By KAREN JOHNSON PhD, RN
Shortly before our
world was turned upside down by COVID-19, I visited Space Center Houston with
my family. We marveled at the collective ambition and investment it took to
move from space travel being an aspirational dream to setting foot on the moon.
I thought about my favorite scene from the movie Apollo 13, when Gene Kranz
overhears the NASA Director saying “This could be the worst disaster NASA has
ever experienced,” and candidly replies, “With all due respect, sir, I believe
this is going to be our finest hour.”
Just months later, our entire planet is on a mission to turn tragedy into triumph. Only this time, Americans have not led the way in proactively translating science into action for the benefit of humankind. Instead, we ignored scientists who warned about the inevitability of a pandemic and now lead the world in most confirmed cases (which, due to our testing debacles, underestimates actual cases). As a public health nurse, this is not a race I want to see us leading. Future outbreaks are all but certain while we wait for a vaccine. Every single one of us must start preparing now, for we will all have a role to play.
To be sure, it
is imperative that we all stay the course with current physical distancing efforts
to prevent spread, minimize death, and avoid the collapse of our healthcare
system and its ability to care for patients with COVID-19 and other life-threatening
conditions that do not pause just because of a pandemic.
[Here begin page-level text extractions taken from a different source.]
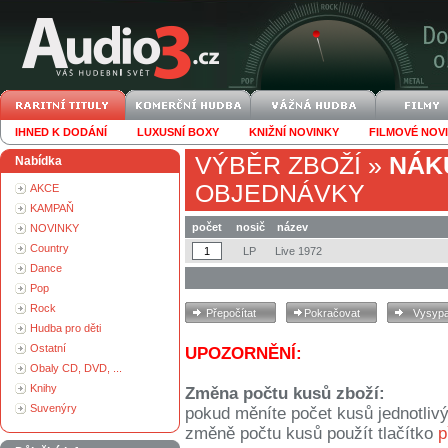
IHNED K DODÁNÍ
LUXUSNÍ BOXY
KNIŽNÍ NOVINKY
FILMOVÉ NOV
VÝBĚR ZBOŽÍ
»
NÁK
Nabídka
OBJEDNÁVKY
AKCE
KAMPAŇ
počet
nosič
název
NOVINKY
Country
LP
Live 1972
Dance
Pop
Rock
Hudba pro děti
Ostatní
UPOZORNĚNÍ:
Obaly CD, DVD, ...
Knihy
Změna počtu kusů zboží:
Suvenýry
pokud měníte počet kusů jednotliv
změně počtu kusů použít tlačítko
p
But social distancing
cannot be the only public health tool used to bring the pandemic under
control.
Public health experts agree we need a coordinated national public health surveillance strategy that includes widespread testing in order to identify and isolate infected people early (this is crucial given how many contagious people are asymptomatic), contact tracing to figure out who has been exposed to infected individuals, and quarantining everyone who tests positive or has come in contact with an infected person. We must leverage technology to ensure testing provides fast and accurate results, and that we are able to safely and comprehensively track exposures. Without accurate, detailed, and timely data about the epidemiology of COVID-19, we cannot make scientifically sound decisions about how to ease social distancing or ethical decisions about how to equitably allocate scarce healthcare resources to communities of greatest need.